Question

What will be the cost of painting a wall of area $(m-4y)$ sq m. If cost of painting is $\$(3m-5y)$ per sq m.

• A. $\$(3m^2-17my+20y^2)$
• B. $\$(3m^2+17my+20y^2)$
• C. $\$(3m^2-17my-20y^2)$
• D. $\$(3m^2+17my-20y^2)$

Answer 1

The correct option is A $\$(3m^2-17my+20y^2)$

$\underset{–}{\text{Given}:}$
$\bullet$ Area of the wall $=(m-4y)$ sq m.
$\bullet$ Cost of painting $=(3m-5y)$ per sq m.

$\underset{–}{\text{Need to Find}:}$
Cost of painting of the wall

Cost of painting of the wall
$=$ Area of the wall $\times$ Cost of painting one sq. m

$=(m-4y)\times \$(3m-5y)$

Applying the $FOIL$ rule, we get


$m\times \$3m=\$3m^{(1+1)}=\$3m^2$ $(\because a^m\times a^n=a^{m+n})$

The value of first term in the product $(m-4y)\times \$(3m-5y)$ is $\$3m^2$.

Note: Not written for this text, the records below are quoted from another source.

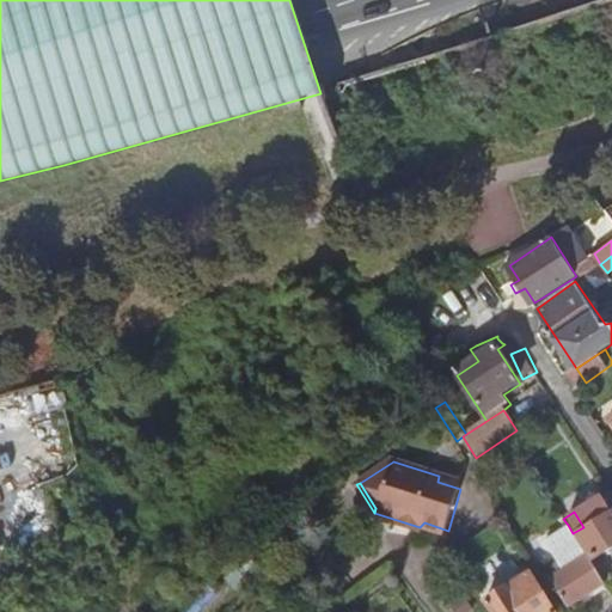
[(611,518),(580,539),(595,563),(611,551),(611,518)]
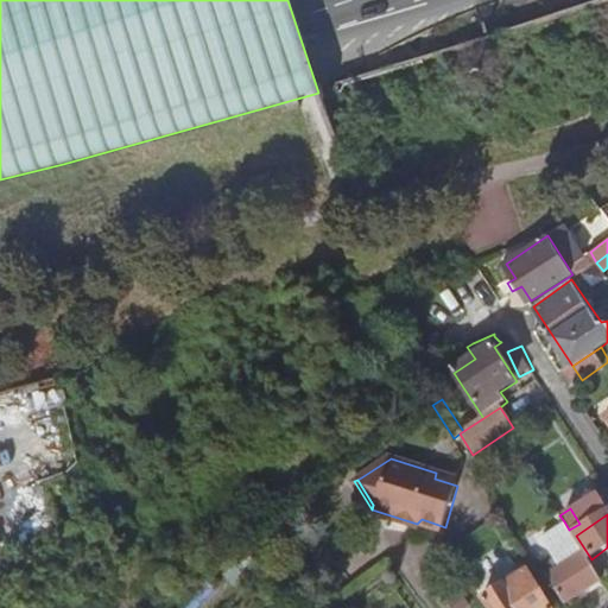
[(416,530),(417,524),(394,517),(393,521),(416,530)]
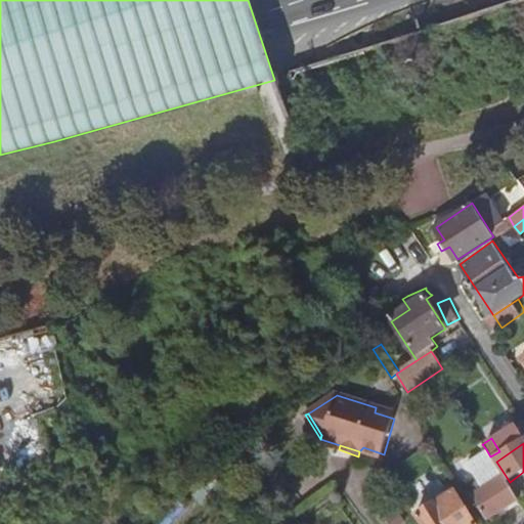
[(519,503),(490,456),(486,449),(476,456),(491,481),(483,486),(485,489),(472,498),(486,523),(500,514),(504,519),(508,516),(506,512),(519,503)]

Now, we would multiply the "OUTER" terms in the product $(m-4y)\times \$(3m-5y)$. $($i.e., $m$ and $\$(-5y))$

$m\times \$(-5y)=\$(-5my)$

The value of second term in the product $(m-4y)\times \$(3m-5y)$ is $\$(-5my)$.


Now, we would multiply the "INNER" terms in the product $(m-4y)\times \$(3m-5y)$. $($i.e., $-4y$ and $\$3m$)

$-4y\times \$3m=\$(-12my)$

The value of third term in the product $(m-4y)\times \$(3m-5y)$ is $\$(-12my)$.

Now, we would multiply the "LAST" terms in the product $(m-4y)\times \$(3m-5y)$. $($i.e., $-4y$ and $\$(-5y)$)


$-4y\times \$(-5y)=\$20y^{(1+1)}=\$20y^2$ $(\because a^m\times a^n=a^{m+n})$

The value of fourth term in the product $(m-4y)\times \$(3m-5y)$ is $\$20y^2$.


$\therefore$ Cost of painting of the wall

$=(m-4y)\times \$(3m-5y)$

$=\$[3m^2+(-5my)+(-12my)+20y^2]$

$=\$[3m^2+\underset{–}{(-5my)+(-12my)}+20y^2]$

Combining the like terms, we get

$=\$(3m^2-17my+20y^2)$

The value of area of rectangle is $\$(3m^2-17my+20y^2)$. Therefore, option (a.) is the correct answer.